Split Screens and the Freight Workaround

If you walk into most freight offices today, you will see the same setup repeated across the room.


Two wide monitors on every desk. Sometimes a third if the laptop is open. One screen usually holds the core system. The other carries email, a PDF, a spreadsheet, or a browser with several tabs open.


It looks completely ordinary, but it did not always look like this.


There was a time when one screen was enough. You opened a system, did what you needed to do, closed it, and moved on. The work was still complex, but the interaction with it felt more linear.


The change is partly practical. Screens are cheaper than they used to be, and offices can now equip everyone with larger displays without much debate.


But hardware costs alone do not explain why the second screen feels essential rather than optional.


Why the Extra Screen Exists


A forwarder rarely works inside one system.


There is the transport management system. There may be a separate customs platform. A port portal to retrieve a UCN number. Shipping line tracking sites. Government databases. Internal spreadsheets. Shared inboxes. Sales inboxes. PDFs arriving that need to be reviewed and cross checked.


None of these systems are unusual. Most of them are necessary.


The second monitor allows them to sit side by side. Someone can review a port reference while entering data into the core platform without constantly switching windows. It makes parallel work easier to manage.


Research has shown measurable productivity gains from multiple monitors. Jon Peddie Research reported that users working across more than one display saw improvements of around 42 percent compared with a single screen setup. Much of that improvement was attributed to reduced window switching and improved visibility across applications.


In freight, that benefit often reflects the reality that several tools must be active at the same time.
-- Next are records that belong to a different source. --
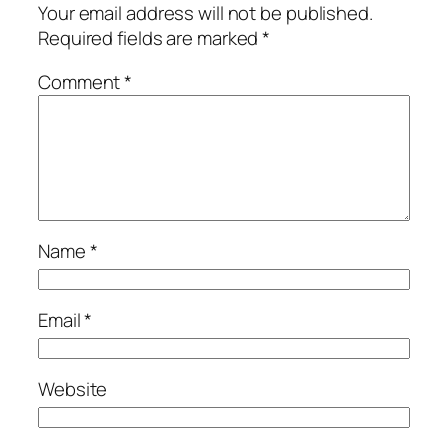
Your email address will not be published.
Required fields are marked
*
Comment
*
Name
*
Email
*
Website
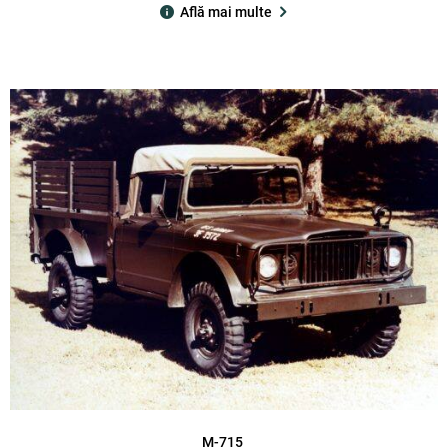
Află mai multe
M-715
The additional screen reduces the friction between them, even if it does not simplify the workflow itself.


The Cost of Switching


Freight professionals are accustomed to this environment. Part of the skill lies in knowing where information resides and how to reconcile differences between systems.


The workaround becomes embedded in the role.


At the same time, context switching carries a cognitive cost. Microsoft’s Work Trend Index points to the strain of fragmented digital environments where employees move constantly between applications.


In freight, that switching is visible. It happens in plain sight across two screens.


A reference number is copied from a port site into a core system. Data from a PDF is re entered manually. One system is updated while another is checked to confirm alignment.


The second monitor makes this manageable. It does not remove the need for it.


What Integration Changes


Modern APIs allow systems to exchange data directly rather than relying on manual retrieval. Instead of logging into a separate port platform to retrieve a UCN number, the data can be pulled into the core system automatically. Instead of reviewing a document on one screen and typing into another, structured data can move between platforms.


McKinsey’s research on digital reinvention argues that connected architectures reduce operational friction. Deloitte’s work on digital workplace design similarly highlights how intuitive, integrated systems support engagement and efficiency.


Freight will always involve multiple parties and specialist platforms. There is no single solution that replaces everything.


But better connectivity reduces how often someone must leave the primary system they are working in simply to retrieve or duplicate information.


What the Screens Tell You


Dual monitors are not inherently inefficient. In many workflows they genuinely help.


What they reveal is the structure of the underlying technology stack.


When two large screens are required to keep the day moving smoothly, it suggests the systems themselves are not fully aligned. The physical setup of the desk reflects the digital architecture behind it.


The question is not whether the second screen is useful.


It is how much of it would still be necessary if the systems were better connected.